Even the most casual glance at Deleuze’s work reveals a profound engagement with art. Within the space of this engagement, Deleuze is not interested in evaluating whether the artwork is beautiful or not as in the case of traditional aesthetics (aesthetic judgment), nor in interpreting the artwork, but rather in the artistic process of production, it’s creation, its genesis. Deleuze devotes four books to literature alone (Sacher-Masoch, Proust, Carroll, Kafka), two volumes to cinema, another volume to painting (Francis Bacon), a plateau to music in A Thousand Plateaus, and a third of What is Philosophy? to an account of art. In addition to this, Deleuze’s devoted a variety of essays to various artists, as diverse as Jarry, Klossowski, and Tournier. In all these works, the question is never one of representing the artist or in engaging in the critical analysis of the artist. Rather, for Deleuze, art is a form of thought and thought is always the creation of new forms, new potentials, new ways of living. This, perhaps, is seen most clearly in his analysis of Sacher-Masoch, where Sacher-Masoch’s literature does not merely represent a pre-existing form of desire known as “masochism”, but brings it into being as an entirely new way of living. Just as the bat and bat-sonar must come into being, the artist, philosopher, and scientist, for Deleuze bring new forms of life into being. In this regard, it is clear that Deleuze’s transcendental empiricism must be radically distinguished from classical empiricism. The task of the latter is epistemological, and is concerned with how we might invent the world. For Deleuze it is a question of how worlds are produced, where there is no assumption of a world in itself pre-existing that production. Moreover, Deleuze always approaches the artist as a thinker, treating the artist on the same level as the philosopher. Thus Francis Bacon provides a logic of sensation, Proust an account of signs, cinema an ontology of images, etc. The question is not one of representing the artist or saying what the artist “meant”, but of developing the concepts proper to the affects and percepts the artist has invented.

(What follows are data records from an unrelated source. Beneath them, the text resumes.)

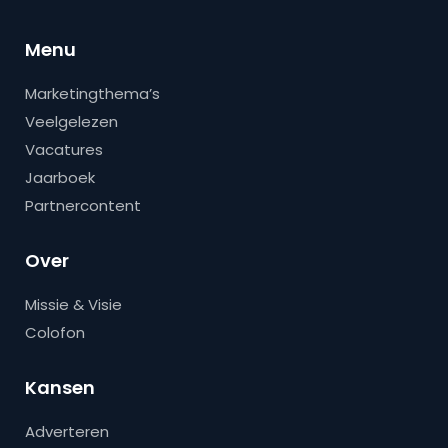
Menu
Marketingthema’s
Veelgelezen
Vacatures
Jaarboek
Partnercontent
Over
Missie & Visie
Colofon
Kansen
Adverteren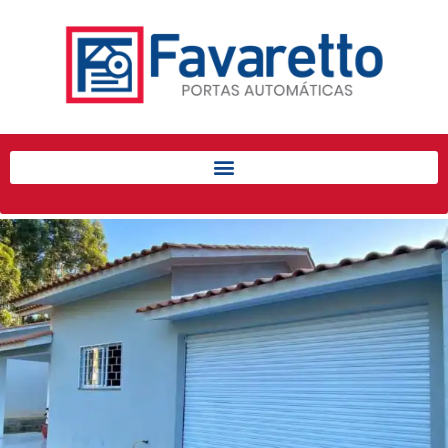
Início
Produtos
Porta de Enrolar Automática
Automatizadores
Acessórios Para Portas de
Enrolar
Pintura eletrostática
Portfólio
Contato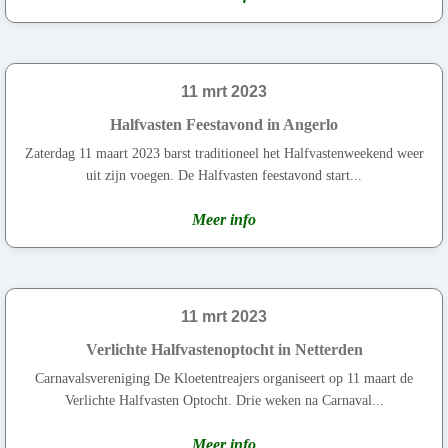
11 mrt 2023
Halfvasten Feestavond in Angerlo
Zaterdag 11 maart 2023 barst traditioneel het Halfvastenweekend weer
uit zijn voegen. De Halfvasten feestavond start...
Meer info
11 mrt 2023
Verlichte Halfvastenoptocht in Netterden
Carnavalsvereniging De Kloetentreajers organiseert op 11 maart de
Verlichte Halfvasten Optocht. Drie weken na Carnaval...
Meer info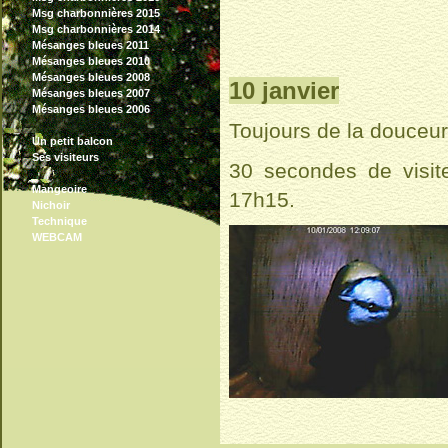
Msg charbonnières 2015
Msg charbonnières 2014
Mésanges bleues 2011
Mésanges bleues 2010
Mésanges bleues 2008
10 janvier
Mésanges bleues 2007
Mésanges bleues 2006
Toujours de la douceur,
Un petit balcon
Ses visiteurs
30 secondes de visite
Mangeoire
17h15.
Nichoir
Technique
WEBCAM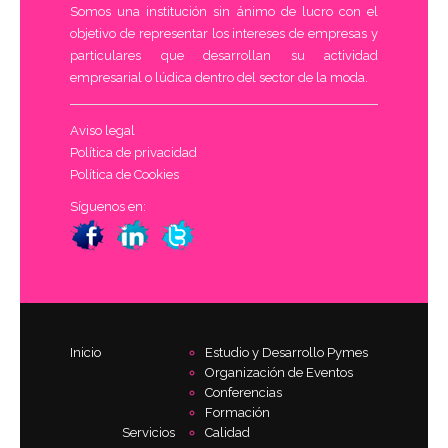
Somos una institución sin ánimo de lucro con el
objetivo de representar los intereses de empresas y
particulares que desarrollan su actividad
empresarial o lúdica dentro del sector de la moda.
Aviso legal
Política de privacidad
Política de Cookies
Síguenos en:
Inicio
Estudio y Desarrollo Pymes
Organización de Eventos
Conferencias
Formación
Servicios
Calidad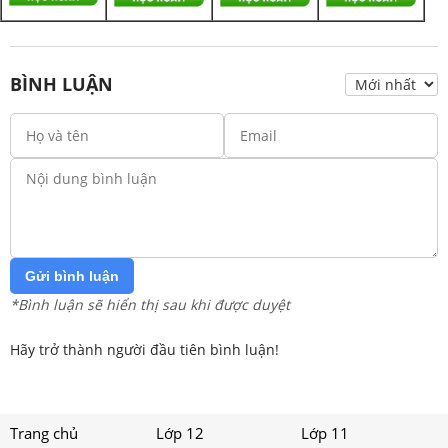
BÌNH LUẬN
Gửi bình luận
*Bình luận sẽ hiển thị sau khi được duyệt
Hãy trở thành người đầu tiên bình luận!
Trang chủ
Lớp 12
Lớp 11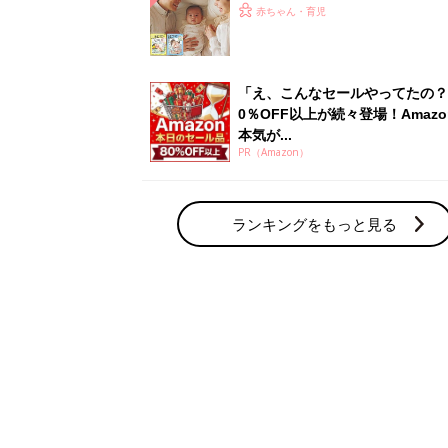
ひよ」
赤ちゃん・育児
「え、こんなセールやってたの？
0％OFF以上が続々登場！Amazo
本気が...
PR（Amazon）
ランキングをもっと見る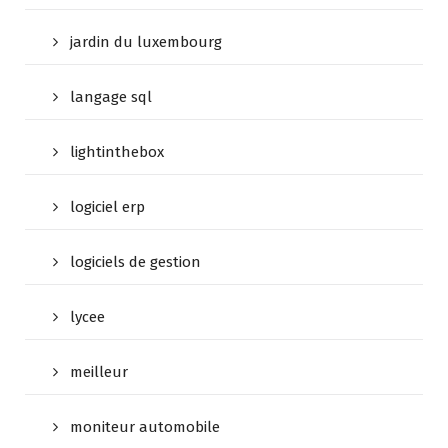
jardin du luxembourg
langage sql
lightinthebox
logiciel erp
logiciels de gestion
lycee
meilleur
moniteur automobile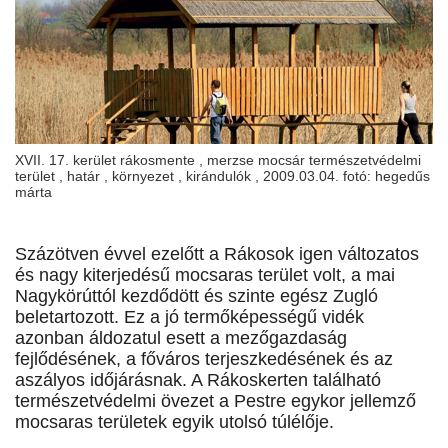
XVII. 17. kerület rákosmente , merzse mocsár természetvédelmi
terület , határ , környezet , kirándulók , 2009.03.04. fotó: hegedűs
márta
Százötven évvel ezelőtt a Rákosok igen változatos
és nagy kiterjedésű mocsaras terület volt, a mai
Nagykörúttól kezdődött és szinte egész Zugló
beletartozott. Ez a jó termőképességű vidék
azonban áldozatul esett a mezőgazdaság
fejlődésének, a főváros terjeszkedésének és az
aszályos időjárásnak. A Rákoskerten található
természetvédelmi övezet a Pestre egykor jellemző
mocsaras területek egyik utolsó túlélője.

Although his studies have been around since 2003, it does not seem that Ronald Bogue’s magnificent three volume analysis of Deleuze’s relationship to art has received much attention. Bogue had already written an outstanding introduction to the thought of Deleuze and Guattari, released in 1989. To this day, Bogue’s introduction remains among the best available, distinguished by its careful attentiveness to the various texts it explores and the clarity of its exposition. Deleuze on Cinema, Deleuze on Literature, and Deleuze on Music, Painting, and the Arts, are no different in this regard. As I reread these works now, years later, I remember just how much I’ve learned from Bogue and what an illuminating reader of Deleuze he is. Bogue’s style is free of the irritating trendiness that blemishes so much work on Deleuze, distracting from the force and vitality of his concepts, and is instead animated by a rigor that sheds light on the most obscure elements of Deleuze’s thought. Not only does Bogue exemplify a careful attention to Deleuze and Deleuze and Guattari’s texts, but he is a model of clarity. Additionally, Bogue carefully follows Deleuze’s references to various other philosophers such as Ruyer and Simondon, shedding a tremendous amount of light on Deleuze’s often allusive references. For anyone interested in understanding Deleuze’s transcendental empiricism and Deleuze’s metaphysics, one could do worse than Bogue and Deleuze’s writings on art.